Receptor Interactions: Site 3
- Cholinergic
  - Tetraethylammonium, trimethaphan and hexamethonium are nicotinic ganglionic antagonists.
  - Decamethonium, a depolarizing drug, selectively causes neuromuscular blockade.
  - All classes of muscarinic receptors are blocked by atropine.
- Adrenergic
  - Phenylephrine (Neo-Synephrine): an α₁ receptor agonist.
  - Clonidine (Catapres): an α₂ receptor agonist.
  - Prazosin (Minipress): an example of an α₁ receptor antagonist.
  - Yohimbine (Yocon): an example of an α₂ receptor antagonist.
  - Isoproterenol (Isuprel): β₁and β₂receptor agonist.
  - Dobutamine (Dobutrex): a relatively selective myocardial β₁ receptor agonist.
  - Terbutaline (Brethine): relatively selective β₂ receptor agonist.
  - Propranolol (Inderal): an example of a non-selective beta-adrenergic receptor blocker.
  - Metoprolol (Lopressor): an example of a relatively selective β₁ receptor antagonist.
Termination of Transmitter Effects: Site 4
- Cholinergic
  - Acetylcholinesterase inhibitors prevent breakdown and inactivation of acetylcholine.
    - ACh accumulation at the neuromuscular junction causes flacid paralysis.

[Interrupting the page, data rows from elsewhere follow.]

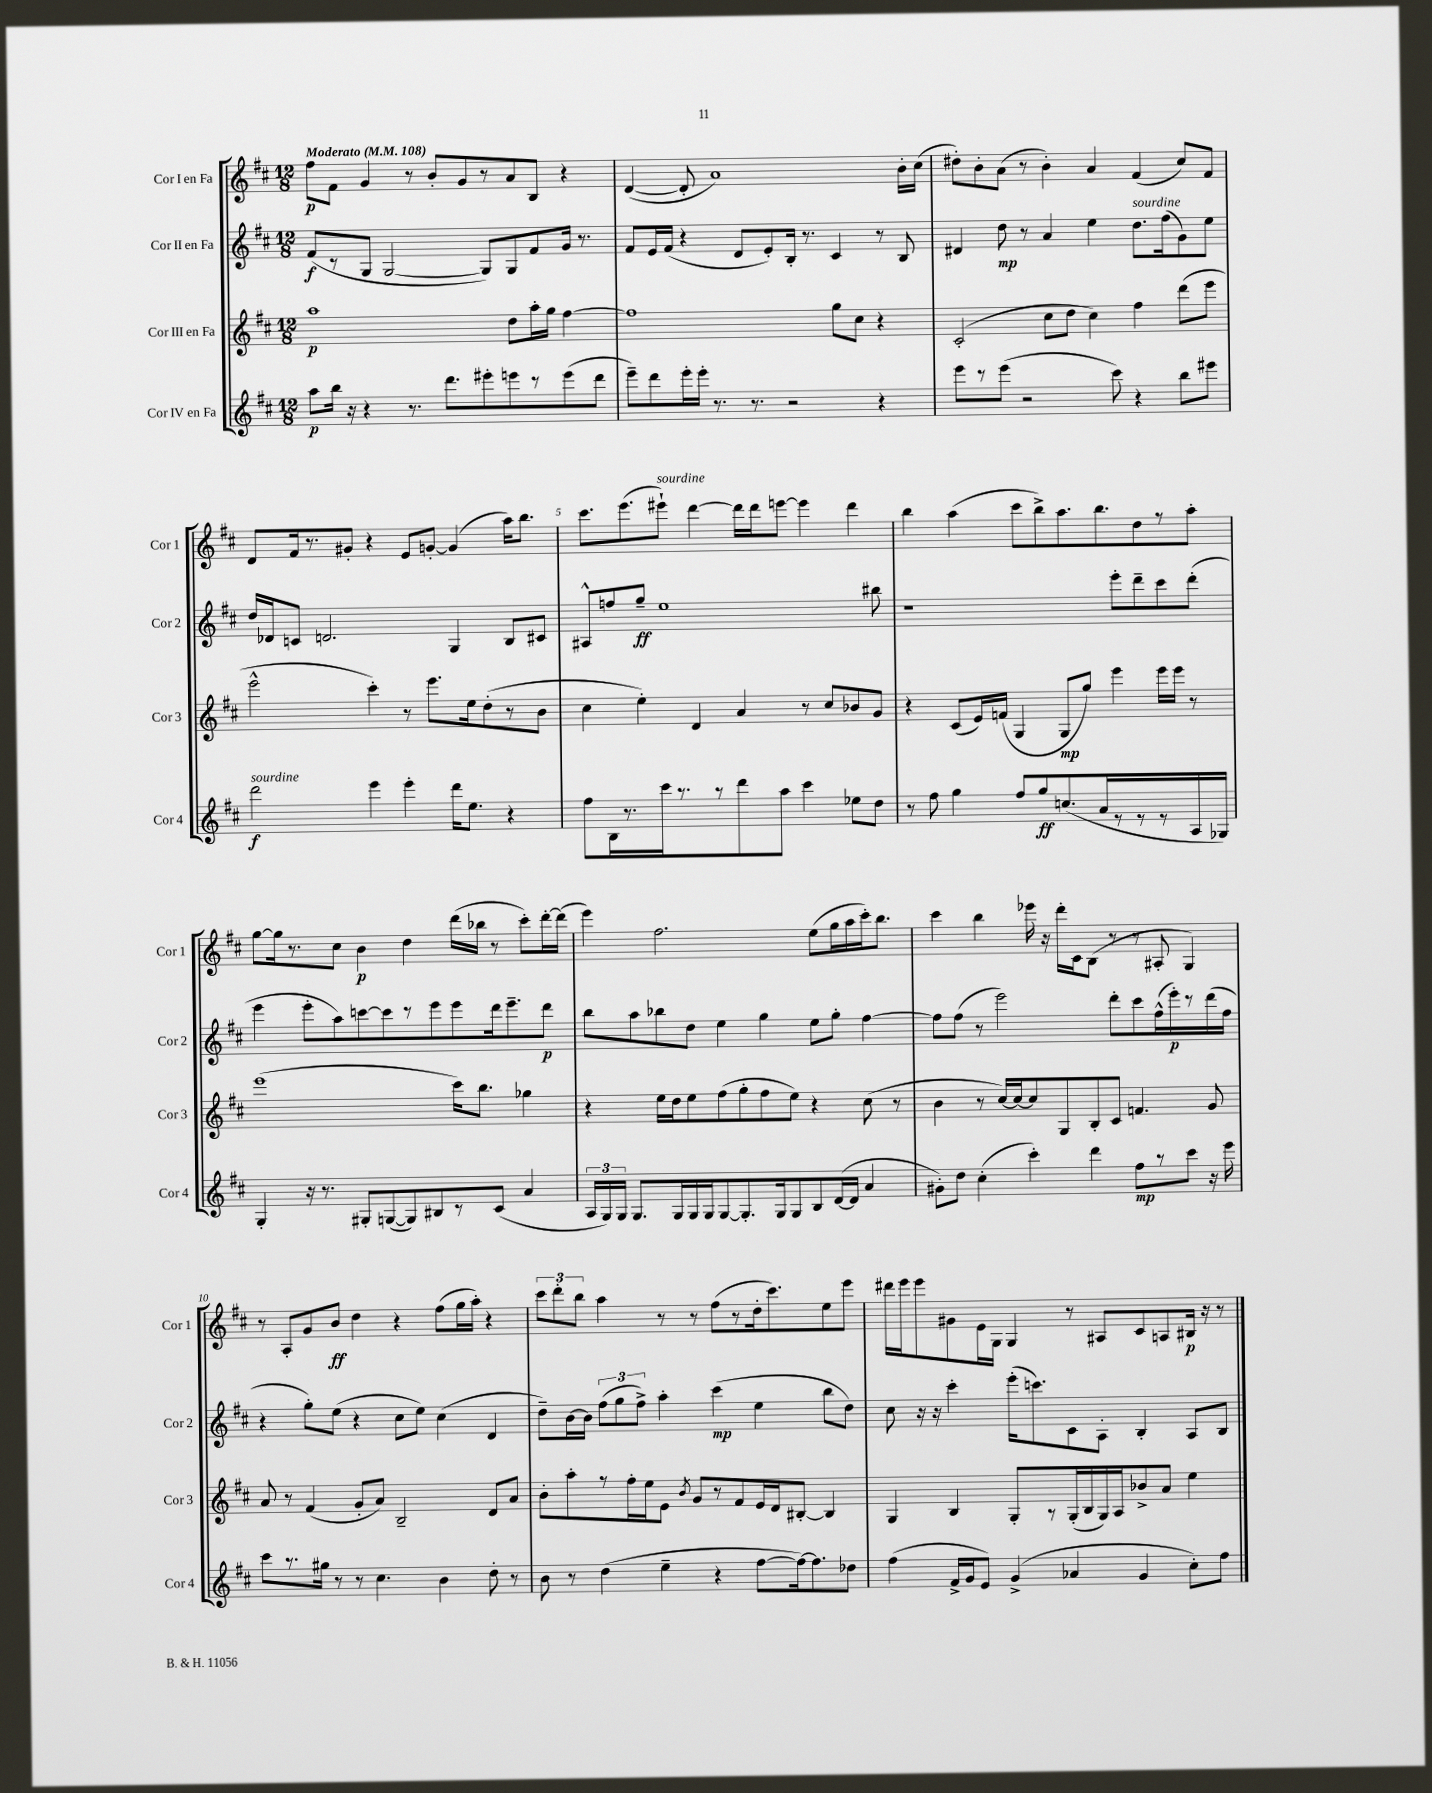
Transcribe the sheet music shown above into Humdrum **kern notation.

**kern	**dynam	**kern	**dynam	**kern	**dynam	**kern	**dynam
*part4	*part4	*part3	*part3	*part2	*part2	*part1	*part1
*staff4	*staff4	*staff3	*staff3	*staff2	*staff2	*staff1	*staff1
*I"Cor IV en Fa	*	*I"Cor III en Fa	*	*I"Cor II en Fa	*	*I"Cor I en Fa	*
*I'Cor 4	*	*I'Cor 3	*	*I'Cor 2	*	*I'Cor 1	*
*clefG2	*	*clefG2	*	*clefG2	*	*clefG2	*
*k[f#c#]	*	*k[f#c#]	*	*k[f#c#]	*	*k[f#c#]	*
*M12/8	*	*M12/8	*	*M12/8	*	*M12/8	*
*MM108	*	*MM108	*	*MM108	*	*MM108	*
=1	=1	=1	=1	=1	=1	=1	=1
!	!	!	!	!	!	!LO:TX:a:B:t=Moderato	!
8aa\L	p	1aa	p	(8f#/L	f	8ff#\L	p
16bb\Jk	.	.	.	8r	.	8f#\J	.
16r	.	.	.	.	.	.	.
4r	.	.	.	8G/J	.	4g/	.
.	.	.	.	[2G/	.	.	.
8.r	.	.	.	.	.	8r	.
.	.	.	.	.	.	8b'/L	.
8.ddd\L	.	.	.	.	.	.	.
.	.	.	.	.	.	8g/	.
8eee#X'\	.	.	.	8G/L])	.	8r	.
8eeen\	.	8dd\L	.	8G/	.	8a/	.
8r	.	16aa'\L	.	8f#/	.	8B/J	.
.	.	16gg\JJ	.	.	.	.	.
(8eee\	.	[4ff#\	.	16g/Jk	.	4r	.
.	.	.	.	8.r	.	.	.
8ddd\J	.	.	.	.	.	.	.
=2	=2	=2	=2	=2	=2	=2	=2
8eee~\L)	.	1ff#]	.	8f#/L	.	([4d/	.
8ddd\	.	.	.	16e/L	.	.	.
.	.	.	.	(16f#/JJ	.	.	.
16eee'\L	.	.	.	4r	.	8d'/]	.
16eee'\JJ	.	.	.	.	.	.	.
8.r	.	.	.	.	.	1a)	.
.	.	.	.	8d/L	.	.	.
8.r	.	.	.	.	.	.	.
.	.	.	.	8e'/)	.	.	.
2r	.	.	.	16B'/Jk	.	.	.
.	.	.	.	8.r	.	.	.
.	.	8gg\L	.	4c#/	.	.	.
.	.	8cc#\J	.	.	.	.	.
4r	.	4r	.	8r	.	.	.
.	.	.	.	8B/	.	16b'\LL	.
.	.	.	.	.	.	(16cc#\JJ	.
=3	=3	=3	=3	=3	=3	=3	=3
8eee\L	.	(2c#'/	.	4d#X/	.	8dd#X'\L)	.
8r	.	.	.	.	.	8b'\	.
(8eee\J	.	.	.	8dd\	mp	(8a\J	.
2r	.	.	.	8r	.	8r	.
.	.	8cc#\L	.	4a/	.	4b'\)	.
.	.	8dd\J	.	.	.	.	.
.	.	4cc#\)	.	4ee\	.	4a/	.
8ccc#\)	.	.	.	.	.	.	.
!	!	!	!	!LO:TX:a:i:t=sourdine	!	!	!
4r	.	4ff#\	.	8.dd\L	.	(4f#/	.
.	.	.	.	(16ff#\k	.	.	.
8bb\L	.	(8ddd\L	.	8g\)	.	8cc#/L)	.
8eee#X\J	.	8eee\J	.	8ee\J	.	8f#/J	.
!!LO:LB:g=z
=4	=4	=4	=4	=4	=4	=4	=4
!LO:TX:a:i:t=sourdine	!	!	!	!	!	!	!
2ddd\	f	2eee^^\	.	16dd/LL	.	8d/L	.
.	.	.	.	16d-X/J	.	.	.
.	.	.	.	8cn/J	.	16f#/k	.
.	.	.	.	.	.	8.r	.
.	.	.	.	2.dn/	.	.	.
.	.	.	.	.	.	8g#X'/J	.
4eee\	.	4ccc#'\)	.	.	.	4r	.
4eee'\	.	8r	.	.	.	8e/L	.
.	.	8.eee\L	.	.	.	[8gn'/J	.
16ddd\KL	.	.	.	4G/	.	(4g/]	.
8.ee\J	.	16ee\k	.	.	.	.	.
.	.	(8dd'\	.	.	.	.	.
4r	.	8r	.	8B/L	.	16aa\KL)	.
.	.	.	.	.	.	8.bb\J	.
.	.	8b\J	.	8c#X/J	.	.	.
=5	=5	=5	=5	=5	=5	=5	=5
8ff#\L	.	4cc#\	.	8A#X^^/L	.	8.ccc#\L	.
16B\L	.	.	.	8ffn/	.	.	.
8.r	.	.	.	.	.	(8.eee\	.
.	.	4ee'\)	.	8gg~/J	ff	.	.
!	!	!	!	!	!	!LO:TX:a:i:t=sourdine	!
16ccc#\J	.	.	.	1ee	.	8eee#X`\J)	.
8.r	.	.	.	.	.	.	.
.	.	4d/	.	.	.	[4ddd\	.
8r	.	.	.	.	.	.	.
8ddd\	.	4a/	.	.	.	16ddd\LL]	.
.	.	.	.	.	.	16ddd\J	.
8aa\J	.	.	.	.	.	[8eeen\J	.
4ccc#\	.	8r	.	.	.	4eee\]	.
.	.	8cc#/L	.	.	.	.	.
8ee-X\L	.	8b-X/	.	.	.	4ddd\	.
8dd\J	.	8g/J	.	8bb#X\	.	.	.
=6	=6	=6	=6	=6	=6	=6	=6
8r	.	4r	.	1r	.	4bb\	.
8ff#\	.	.	.	.	.	.	.
4gg\	.	(8c#/L	.	.	.	(4aa\	.
.	.	16e/L)	.	.	.	.	.
.	.	(16fn/JJ	.	.	.	.	.
8ff#/L	.	4G/	.	.	.	8ccc#\L	.
8gg/	ff	.	.	.	.	8bb^\)	.
(8.ccn/	.	8G/L	mp	.	.	8.aa\	.
.	.	8gg/J)	.	.	.	.	.
16a/L	.	.	.	.	.	8.bb\	.
8r	.	4eee\	.	8eee'\L	.	.	.
8r	.	.	.	8ddd~\	.	8dd\	.
8r	.	16eee\LL	.	8ccc#\	.	8r	.
.	.	16eee\JJ	.	.	.	.	.
16A/	.	8r	.	(8ddd'\J	.	8aa'\J	.
16G-X/JJ)	.	.	.	.	.	.	.
!!LO:LB:g=z
=7	=7	=7	=7	=7	=7	=7	=7
4G'/	.	(1eee	.	4eee\	.	[8gg\L	.
.	.	.	.	.	.	16gg\k]	.
.	.	.	.	.	.	8.r	.
16r	.	.	.	8eee'\L	.	.	.
8.r	.	.	.	.	.	.	.
.	.	.	.	8aa\)	.	8cc#\J	.
8G#X'/L	.	.	.	[8cccn\	.	4b\	p
([8Gn/	.	.	.	8ccc\]	.	.	.
8G/])	.	.	.	8r	.	4dd\	.
8B#X/	.	.	.	8eee\	.	.	.
8r	.	16ccc#\KL)	.	8eee\	.	(16ddd\LL	.
.	.	8.bb\J	.	.	.	16bb-X\JJ	.
(8c#/J	.	.	.	16ddd\k	.	8r	.
.	.	.	.	8.eee~\	.	.	.
4a/	.	4gg-X\	.	.	.	8ccc#'\L)	.
.	.	.	.	8ddd\J	p	[16ddd'\L	.
.	.	.	.	.	.	(16ddd\JJ]	.
=8	=8	=8	=8	=8	=8	=8	=8
24A/LL	.	4r	.	8bb\L	.	4eee\)	.
24G/)	.	.	.	.	.	.	.
24G/JJ	.	.	.	.	.	.	.
8.G/L	.	.	.	8aa\	.	.	.
.	.	16ee\LL	.	8bb-X\	.	2.ff#\	.
16G/L	.	16dd\J	.	.	.	.	.
16G/	.	8ee\	.	8dd\J	.	.	.
16G/J	.	.	.	.	.	.	.
[8G/	.	(8ff#\	.	4ee\	.	.	.
8.G'/]	.	8gg'\	.	.	.	.	.
.	.	8ff#\	.	4gg\	.	.	.
16G/k	.	.	.	.	.	.	.
8G/	.	8ee\J)	.	.	.	.	.
8B/	.	4r	.	8ee\L	.	(8ee\L	.
([16d/L	.	.	.	8gg'\J	.	16gg\L	.
16d/JJ]	.	.	.	.	.	16aa\	.
4a/	.	(8cc#\	.	[4ff#\	.	16ccc#'\J)	.
.	.	.	.	.	.	8.bb\J	.
.	.	8r	.	.	.	.	.
=9	=9	=9	=9	=9	=9	=9	=9
8g#X'\L)	.	4b\	.	8ff#\L]	.	4ccc#\	.
8dd\J	.	.	.	(8ff#\J	.	.	.
(4cc#'\	.	8r	.	8r	.	4bb\	.
.	.	[16cc#/LL)	.	2eee\)	.	.	.
.	.	16cc#/J_	.	.	.	.	.
4ccc#'\)	.	8cc#/]	.	.	.	16eee-X\	.
.	.	.	.	.	.	16r	.
.	.	8G/	.	.	.	16ddd'\LL	.
.	.	.	.	.	.	16c#\J	.
4ddd\	.	8B'/	.	.	.	(8B\J	.
.	.	8c#/J	.	8ddd'\L	.	8r	.
8ff#\L	mp	4.fn/	.	8ccc#\	.	8r	.
8r	.	.	.	(16ff#^^\L	.	8A#X'/	.
.	.	.	.	16eee'\)	p	.	.
8ccc#\J	.	.	.	8r	.	4G/)	.
16r	.	8g/	.	(16ddd\	.	.	.
16eee\	.	.	.	16ff#\JJ	.	.	.
!!LO:LB:g=z
=10	=10	=10	=10	=10	=10	=10	=10
8ccc#\L	.	8a/	.	4r	.	8r	.
8.r	.	8r	.	.	.	8A'/L	.
.	.	(4f#/	.	8gg'\L)	.	8g/	.
16gg#X\Jk	.	.	.	.	.	.	.
8r	.	.	.	(8ee\J	.	8b/J	ff
8r	.	8g'/L	.	4r	.	4dd\	.
4.cc#\	.	8a/J)	.	.	.	.	.
.	.	2B~/	.	8cc#\L	.	4r	.
.	.	.	.	8ee\J)	.	.	.
4b\	.	.	.	(4cc#\	.	(8ff#\L	.
.	.	.	.	.	.	16gg\L	.
.	.	.	.	.	.	16aa'\JJ)	.
8dd'\	.	8d/L	.	4d/	.	4r	.
8r	.	8a/J	.	.	.	.	.
=11	=11	=11	=11	=11	=11	=11	=11
8b\	.	8b'\L	.	8dd~\L)	.	12ccc#\L	.
.	.	.	.	.	.	12ddd'\	.
8r	.	8aa'\	.	[16b\L	.	.	.
.	.	.	.	.	.	12bb\J	.
.	.	.	.	16b\JJ]	.	.	.
(4dd\	.	8r	.	(12ff#\L	.	4aa\	.
.	.	.	.	12gg\	.	.	.
.	.	16ff#'\L	.	.	.	.	.
.	.	.	.	12ff#^\J)	.	.	.
.	.	16ee\J	.	.	.	.	.
4ee~\	.	8e\J	.	4aa'\	.	8r	.
.	.	8qb/	.	.	.	.	.
.	.	8g/L	.	.	.	8r	.
4r	.	8r	.	(4ccc#\	mp	(8ff#\L	.
.	.	8f#/	.	.	.	8r	.
[8ff#\L	.	16e/L	.	4ee\	.	16dd'\k	.
.	.	16d/J	.	.	.	8.ccc#\)	.
16ff#\k_)	.	[8B#X'/J	.	.	.	.	.
8.ff#\]	.	.	.	.	.	.	.
.	.	4B#/]	.	8bb\L	.	8ee\	.
8dd-X\J	.	.	.	8dd\J)	.	8eee\J	.
=12	=12	=12	=12	=12	=12	=12	=12
(4ff#\	.	4G/	.	8cc#\	.	16ddd#X\LL	.
.	.	.	.	.	.	16eee\J	.
.	.	.	.	16r	.	8eee\	.
.	.	.	.	16r	.	.	.
16f#^/LL	.	4B/	.	4ccc#'\	.	8g#X\	.
16g/J	.	.	.	.	.	.	.
8e/J)	.	.	.	.	.	16e\L	.
.	.	.	.	.	.	16G\JJ	.
(4g^/	.	8G'/L	.	(16eee'\KL	.	4G/	.
.	.	.	.	8.cccn\)	.	.	.
.	.	8r	.	.	.	.	.
4a-X/	.	(16G'/L	.	8c#\	.	8r	.
.	.	16B/	.	.	.	.	.
.	.	16G/)	.	8A'\J	.	8A#X/L	.
.	.	16A/J	.	.	.	.	.
4g/	.	8b-X^/	.	4B'/	.	8c#/	.
.	.	8a/J	.	.	.	8An/	.
8cc#'\L)	.	4ee\	.	8A/L	.	16B#X/Jk	p
.	.	.	.	.	.	16r	.
8ff#\J	.	.	.	8B/J	.	8r	.
==	==	==	==	==	==	==	==
*-	*-	*-	*-	*-	*-	*-	*-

    - ACh accumulation at postganglionic muscarinic sites results in either excessive stimulation (contraction and secretion) or inhibition (hyperpolarization), depending on the site.
    - ACh accumulation at autonomic ganglia cause increased transmission.
- Adrenergic
  - Interference with neurotransmitter reuptake results in potentiation of catecholamine effects.
  - Cocaine and imipramine are examples of drugs that inhibit the reuptake system.
  - Monoamine oxidase (MAO) inhibitors potentiate actions of tyramine; whereas catechol-O-methyl transferase (COMT) inhibitors (pyrogallol and tropolone) only slightly increase catecholamine effects.